1. Ainsi @RPGsquare06 signale le manque, entre autres défauts du personnage (absent de l’article parce qu’il n’est pas traité par Lacroix-Riz), de la question féministe chez Orwell, largement documentée par la revue Ballast, qui ouvre son dossier en précisant un point qui aurait pu nous servir d’exergue : « Les procès posthumes ne nous intéressent pas. Le présent se montre souvent bien arrogant lorsqu’il croit pouvoir distribuer ses mauvais points. » Fut également mentionné l’« oubli » de la première épouse de George Orwell (pseudonyme d’Eric Blair), Eileen Maud Blair (née O’Shaughnessy, 1905-1945), personnalité remarquable, dont on peut signaler que sa collaboration avec l’« impossible Eric » (comme le qualifiait la mère et la sœur de l’écrivain) commence sous le signe d’un esprit certain d’indépendance : le 6 juin 1936, à l’église de Wallington, la mariée « ne prononça pas exactement tous les vœux, omettant volontairement – et visiblement avec l’accord du vicaire – le vœu d’obéissance » ; esprit qui s’est affirmé tout au long de leur vie commune, y compris sur le front d’Aragon aux côtés du POUM dans la guerre d’Espagne : « Eileen s’opposait à George dans les petites choses comme les grandes et contenait les envolées dont il était coutumier » – pour tout savoir sur le rôle d’Eileen dans l’œuvre et la vie d’Orwell, lire Sylvia Topp, Eileen : The Making of Orwell, Unbound, 2019. (Sur les citations, resp. Stéphane Maltère, George Orwell, Gallimard-« Folio-Biographies », 2015, p. 189 ; Bernard Crick, George Orwell, Flammarion, 2008, p. 353.)

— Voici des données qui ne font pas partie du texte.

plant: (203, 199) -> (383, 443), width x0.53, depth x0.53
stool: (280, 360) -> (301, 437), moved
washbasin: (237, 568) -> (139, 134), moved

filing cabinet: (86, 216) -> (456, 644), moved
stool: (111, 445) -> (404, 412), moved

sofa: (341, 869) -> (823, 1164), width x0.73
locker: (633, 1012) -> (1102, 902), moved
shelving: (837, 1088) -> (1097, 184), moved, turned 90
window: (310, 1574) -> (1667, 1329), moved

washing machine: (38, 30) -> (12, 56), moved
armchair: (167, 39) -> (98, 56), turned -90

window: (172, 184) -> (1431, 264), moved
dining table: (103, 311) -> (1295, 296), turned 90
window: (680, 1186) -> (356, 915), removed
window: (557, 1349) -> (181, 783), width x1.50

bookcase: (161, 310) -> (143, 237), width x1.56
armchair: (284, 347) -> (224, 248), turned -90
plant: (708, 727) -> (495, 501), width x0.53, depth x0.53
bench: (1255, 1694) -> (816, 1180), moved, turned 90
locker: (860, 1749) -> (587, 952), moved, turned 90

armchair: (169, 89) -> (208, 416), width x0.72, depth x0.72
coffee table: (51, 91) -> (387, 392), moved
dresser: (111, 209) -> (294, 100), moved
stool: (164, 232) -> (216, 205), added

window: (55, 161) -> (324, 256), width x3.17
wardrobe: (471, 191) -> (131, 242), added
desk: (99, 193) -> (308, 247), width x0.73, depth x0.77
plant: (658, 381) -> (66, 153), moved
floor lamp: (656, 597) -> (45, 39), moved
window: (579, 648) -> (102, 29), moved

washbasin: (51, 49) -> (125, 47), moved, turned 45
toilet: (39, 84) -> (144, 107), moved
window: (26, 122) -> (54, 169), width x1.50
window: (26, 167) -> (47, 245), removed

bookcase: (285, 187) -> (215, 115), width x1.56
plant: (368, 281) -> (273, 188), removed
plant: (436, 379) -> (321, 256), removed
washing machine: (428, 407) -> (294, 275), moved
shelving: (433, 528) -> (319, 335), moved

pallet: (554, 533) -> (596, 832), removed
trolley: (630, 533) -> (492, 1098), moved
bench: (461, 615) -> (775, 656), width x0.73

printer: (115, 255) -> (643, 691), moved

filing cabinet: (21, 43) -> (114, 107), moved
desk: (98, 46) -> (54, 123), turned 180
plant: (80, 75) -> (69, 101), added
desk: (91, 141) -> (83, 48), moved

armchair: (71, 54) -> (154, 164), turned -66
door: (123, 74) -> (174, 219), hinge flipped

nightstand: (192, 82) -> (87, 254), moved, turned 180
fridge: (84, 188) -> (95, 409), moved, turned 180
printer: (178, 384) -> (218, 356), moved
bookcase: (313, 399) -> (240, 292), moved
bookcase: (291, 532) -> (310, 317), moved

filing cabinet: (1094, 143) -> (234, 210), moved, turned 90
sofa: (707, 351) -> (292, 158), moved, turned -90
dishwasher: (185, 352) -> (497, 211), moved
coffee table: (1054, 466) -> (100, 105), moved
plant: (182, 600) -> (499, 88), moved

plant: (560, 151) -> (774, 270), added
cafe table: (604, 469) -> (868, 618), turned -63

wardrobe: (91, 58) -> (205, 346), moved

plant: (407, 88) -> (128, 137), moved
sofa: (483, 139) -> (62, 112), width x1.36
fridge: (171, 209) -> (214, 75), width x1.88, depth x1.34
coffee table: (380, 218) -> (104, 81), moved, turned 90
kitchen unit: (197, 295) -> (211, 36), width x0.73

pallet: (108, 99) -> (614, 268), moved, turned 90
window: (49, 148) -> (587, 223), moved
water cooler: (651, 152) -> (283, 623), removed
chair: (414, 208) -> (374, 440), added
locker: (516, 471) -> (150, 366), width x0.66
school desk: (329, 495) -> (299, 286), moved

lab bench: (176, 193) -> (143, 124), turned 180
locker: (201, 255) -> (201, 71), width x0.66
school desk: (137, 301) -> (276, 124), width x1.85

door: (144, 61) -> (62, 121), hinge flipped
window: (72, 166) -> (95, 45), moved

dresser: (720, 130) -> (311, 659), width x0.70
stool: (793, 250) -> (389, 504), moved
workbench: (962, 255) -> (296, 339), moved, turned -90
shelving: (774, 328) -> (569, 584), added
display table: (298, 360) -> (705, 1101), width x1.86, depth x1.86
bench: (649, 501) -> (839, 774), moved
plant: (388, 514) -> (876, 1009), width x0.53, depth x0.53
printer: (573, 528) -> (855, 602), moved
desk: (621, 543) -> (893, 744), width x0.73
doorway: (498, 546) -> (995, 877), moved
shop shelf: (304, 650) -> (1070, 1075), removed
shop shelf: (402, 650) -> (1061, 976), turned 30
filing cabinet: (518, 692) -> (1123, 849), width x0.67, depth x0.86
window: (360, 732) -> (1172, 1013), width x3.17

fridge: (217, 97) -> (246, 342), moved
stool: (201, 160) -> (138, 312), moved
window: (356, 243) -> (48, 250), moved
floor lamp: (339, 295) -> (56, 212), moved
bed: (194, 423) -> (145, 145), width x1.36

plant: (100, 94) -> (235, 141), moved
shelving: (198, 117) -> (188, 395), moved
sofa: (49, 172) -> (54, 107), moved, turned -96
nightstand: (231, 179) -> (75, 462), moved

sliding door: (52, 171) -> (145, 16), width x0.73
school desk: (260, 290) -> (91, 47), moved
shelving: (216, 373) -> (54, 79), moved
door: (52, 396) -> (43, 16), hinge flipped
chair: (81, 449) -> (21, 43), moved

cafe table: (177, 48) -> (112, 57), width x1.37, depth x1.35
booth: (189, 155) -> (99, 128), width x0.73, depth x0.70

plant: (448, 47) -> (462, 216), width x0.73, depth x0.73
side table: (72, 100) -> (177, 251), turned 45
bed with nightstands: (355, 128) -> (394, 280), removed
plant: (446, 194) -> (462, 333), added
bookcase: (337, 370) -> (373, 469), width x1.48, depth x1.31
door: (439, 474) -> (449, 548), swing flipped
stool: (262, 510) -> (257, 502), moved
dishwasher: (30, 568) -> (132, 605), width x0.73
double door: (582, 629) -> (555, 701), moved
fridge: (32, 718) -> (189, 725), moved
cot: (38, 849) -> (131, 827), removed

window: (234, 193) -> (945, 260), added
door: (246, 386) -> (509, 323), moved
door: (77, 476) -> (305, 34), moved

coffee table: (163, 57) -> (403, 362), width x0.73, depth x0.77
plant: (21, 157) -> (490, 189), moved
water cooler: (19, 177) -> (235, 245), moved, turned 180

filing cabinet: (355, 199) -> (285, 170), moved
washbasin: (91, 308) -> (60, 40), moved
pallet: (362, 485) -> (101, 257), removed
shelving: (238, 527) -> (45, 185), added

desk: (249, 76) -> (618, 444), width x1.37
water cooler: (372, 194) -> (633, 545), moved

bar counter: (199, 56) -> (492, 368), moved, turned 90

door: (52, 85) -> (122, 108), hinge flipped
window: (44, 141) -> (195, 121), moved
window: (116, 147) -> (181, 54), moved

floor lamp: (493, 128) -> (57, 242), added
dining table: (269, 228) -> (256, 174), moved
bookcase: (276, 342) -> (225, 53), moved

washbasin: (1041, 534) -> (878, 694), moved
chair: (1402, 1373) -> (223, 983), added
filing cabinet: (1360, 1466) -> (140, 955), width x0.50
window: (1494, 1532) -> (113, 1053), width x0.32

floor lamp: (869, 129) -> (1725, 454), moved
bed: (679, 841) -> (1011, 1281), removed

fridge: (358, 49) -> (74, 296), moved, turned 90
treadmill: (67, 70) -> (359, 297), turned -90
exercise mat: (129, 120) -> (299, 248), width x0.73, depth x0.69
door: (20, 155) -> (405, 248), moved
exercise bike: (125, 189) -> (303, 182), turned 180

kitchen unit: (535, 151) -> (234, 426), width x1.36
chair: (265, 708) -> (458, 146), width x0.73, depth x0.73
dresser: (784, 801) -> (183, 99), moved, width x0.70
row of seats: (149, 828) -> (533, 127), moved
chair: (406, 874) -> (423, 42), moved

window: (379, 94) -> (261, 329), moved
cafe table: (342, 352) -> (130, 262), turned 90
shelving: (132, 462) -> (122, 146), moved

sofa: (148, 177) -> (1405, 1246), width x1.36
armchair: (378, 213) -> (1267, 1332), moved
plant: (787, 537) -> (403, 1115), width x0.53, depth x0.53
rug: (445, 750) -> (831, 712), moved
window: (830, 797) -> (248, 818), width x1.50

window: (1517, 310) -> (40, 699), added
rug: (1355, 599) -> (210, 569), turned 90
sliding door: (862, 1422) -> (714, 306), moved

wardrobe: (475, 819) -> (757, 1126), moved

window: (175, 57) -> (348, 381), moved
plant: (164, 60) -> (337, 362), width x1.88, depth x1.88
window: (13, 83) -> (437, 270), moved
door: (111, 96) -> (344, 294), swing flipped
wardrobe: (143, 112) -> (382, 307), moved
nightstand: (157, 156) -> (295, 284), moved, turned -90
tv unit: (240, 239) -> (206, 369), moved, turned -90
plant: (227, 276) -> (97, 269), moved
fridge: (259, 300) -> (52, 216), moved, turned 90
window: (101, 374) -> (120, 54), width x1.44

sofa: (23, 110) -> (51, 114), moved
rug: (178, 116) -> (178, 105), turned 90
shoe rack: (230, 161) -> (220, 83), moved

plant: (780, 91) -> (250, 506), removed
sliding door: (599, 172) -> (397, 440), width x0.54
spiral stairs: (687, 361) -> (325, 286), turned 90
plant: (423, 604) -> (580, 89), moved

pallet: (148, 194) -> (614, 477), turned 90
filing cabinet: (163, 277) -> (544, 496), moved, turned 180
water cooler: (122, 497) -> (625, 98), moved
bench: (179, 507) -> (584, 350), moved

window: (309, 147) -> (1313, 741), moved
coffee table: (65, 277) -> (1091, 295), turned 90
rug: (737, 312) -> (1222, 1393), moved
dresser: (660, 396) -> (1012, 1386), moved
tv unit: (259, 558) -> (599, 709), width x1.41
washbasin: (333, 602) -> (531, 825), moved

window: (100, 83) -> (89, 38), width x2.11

2. L’œuvre historique d’Annie Lacroix-Riz ne pose bien sûr aucun problème quant à son objet : réhabiliter la figure de Staline en « grand homme d’État » (selon ses propres termes) ; justifier la pertinence du pacte germano-soviétique du point de vue géopolitique et impérialiste (mais fallait-il pour autant que tous les militants communistes abandonnent la ligne du Front antifasciste pour la neutralité avec l’Allemagne nazie ?) ; nier la spécificité de la famine en Ukraine (1932-1933), ramenée par l’historienne à une « sérieuse disette » ; etc. Il est indispensable que toutes les opinions et idéologies s’expriment librement – ce qui, au demeurant, ne fut jamais possible dans le régime qu’elle exalte. Et si tout se passe comme si Annie Lacroix-Riz cherchait à entrer de son vivant au musée Grévin à titre de spécimen stalinien pré-1956, pourquoi pas ? Le seul problème est son usage des archives, sa conception de l’« administration de la preuve », comme disent les historiens : non seulement ses livres noient les lecteurs sous les codes d’archives et les listes d’ouvrages savants où l’effet de masse empêche de rien y comprendre tout en décourageant une éventuelle tentative de vérification ; mais quand on prend le temps, il arrive qu’on découvre un usage très sélectif des archives et dans l’accumulation des références un simple effet d’autorité académique.